▶ **Source material**:
- - -

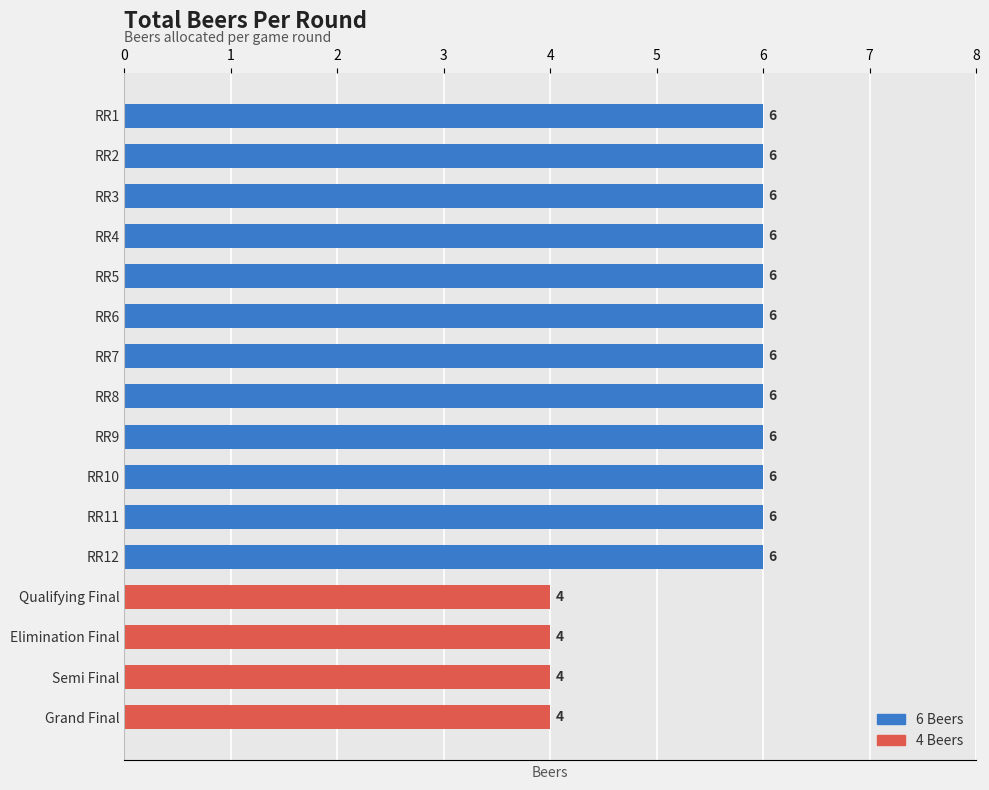

Does the chart contain any negative values?

No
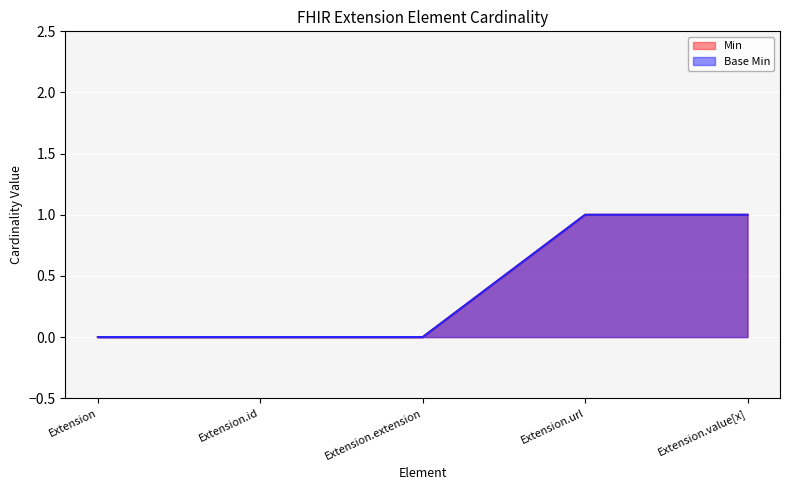

What is the sum of all Min values?

2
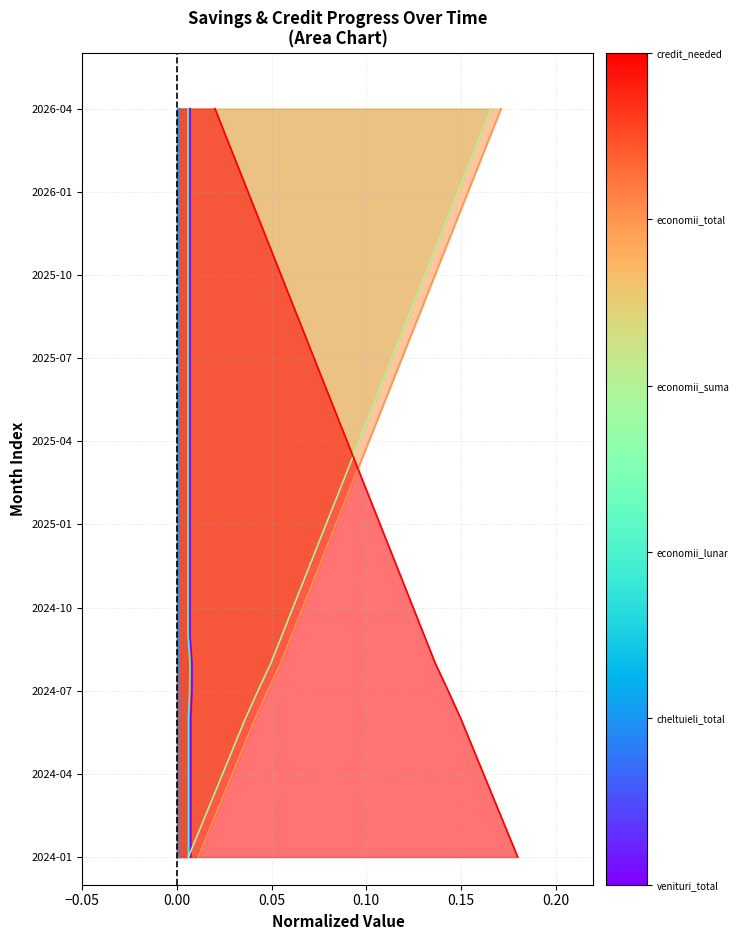

Which category has the lowest value in the economii_total series?

2024-01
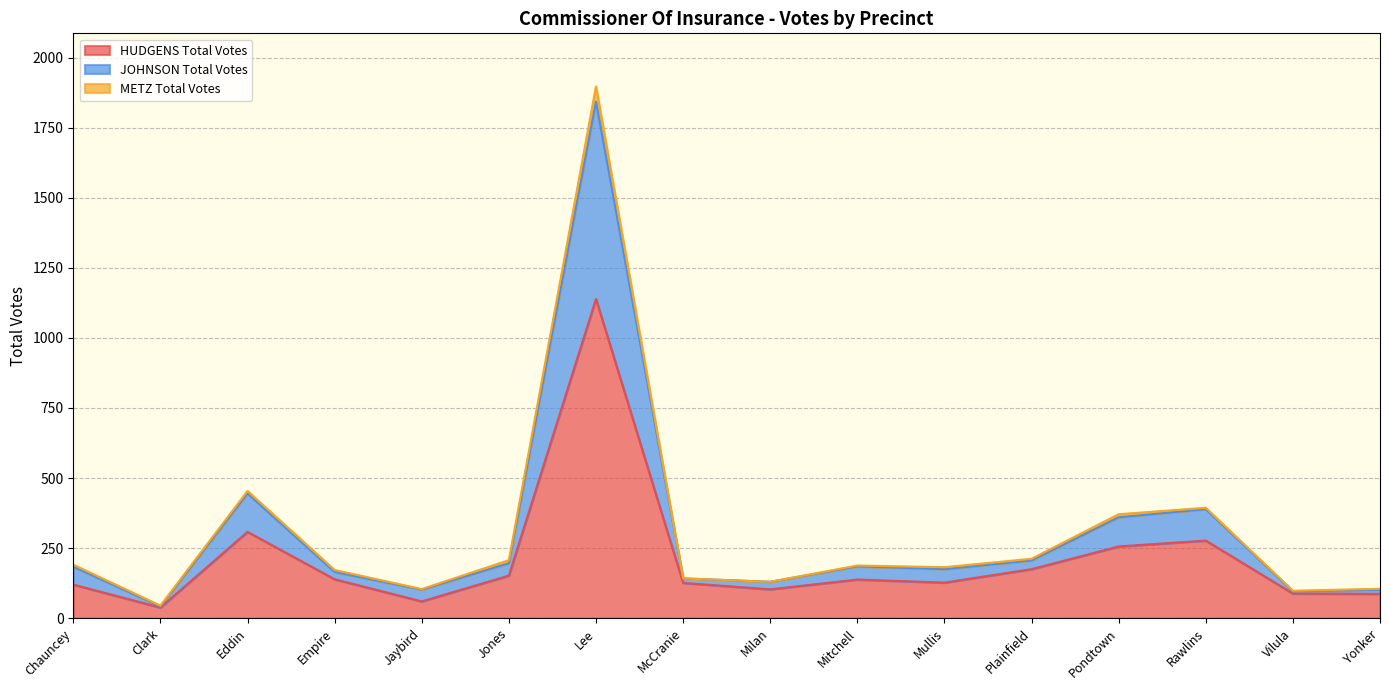

True or false: HUDGENS Total Votes has a value of 88 at Vilula.

True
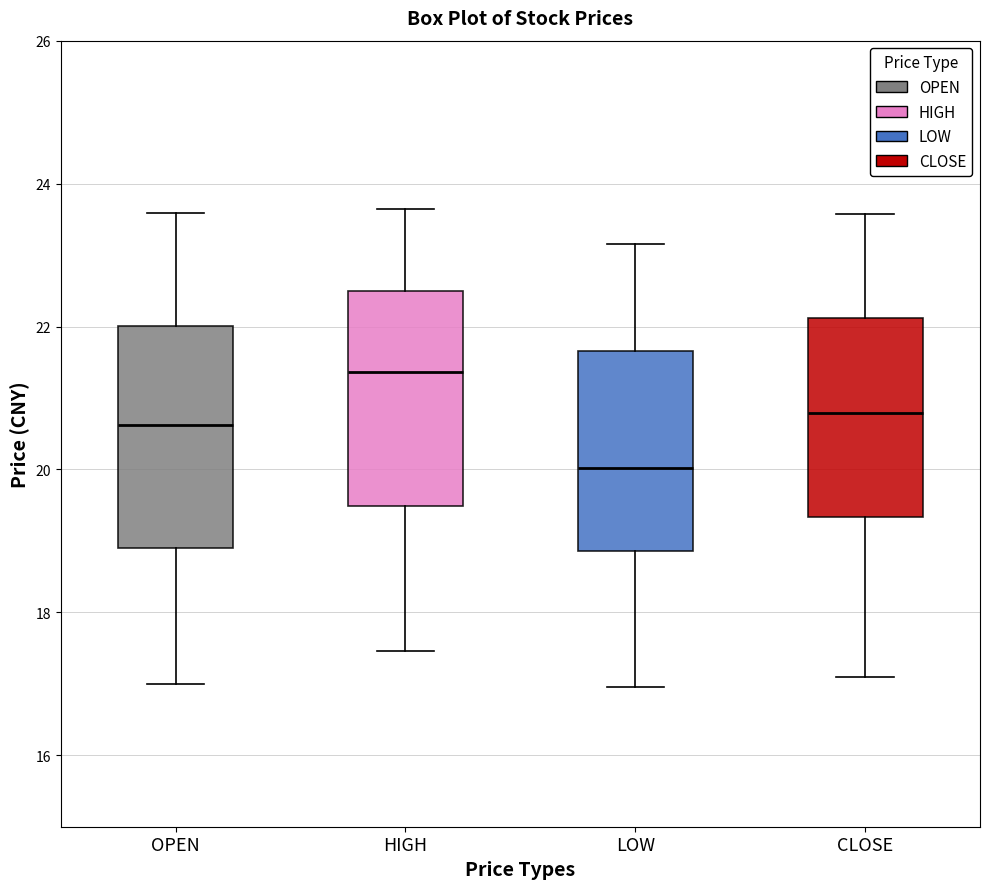

Reading left to right, read every box against the y-axis: the position of its median line, the range the box covers, and the ends of its whiskers. The values are not printed on the chart, so give them approximately, as read against the axis.

OPEN: median 20.6, box 19.0 to 22.0, whiskers 17.0 to 23.6
HIGH: median 21.4, box 19.4 to 22.6, whiskers 17.4 to 23.6
LOW: median 20.0, box 18.8 to 21.6, whiskers 17.0 to 23.2
CLOSE: median 20.8, box 19.4 to 22.2, whiskers 17.0 to 23.6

- - -

▶ **Directive**:
Print all of the material above word for word, with its original line breaks, and leave out the pictures.

▶ **Response below**:
Does the chart contain any negative values?

No

What is the sum of all Min values?

2

Which category has the lowest value in the economii_total series?

2024-01

True or false: HUDGENS Total Votes has a value of 88 at Vilula.

True

Reading left to right, read every box against the y-axis: the position of its median line, the range the box covers, and the ends of its whiskers. The values are not printed on the chart, so give them approximately, as read against the axis.

OPEN: median 20.6, box 19.0 to 22.0, whiskers 17.0 to 23.6
HIGH: median 21.4, box 19.4 to 22.6, whiskers 17.4 to 23.6
LOW: median 20.0, box 18.8 to 21.6, whiskers 17.0 to 23.2
CLOSE: median 20.8, box 19.4 to 22.2, whiskers 17.0 to 23.6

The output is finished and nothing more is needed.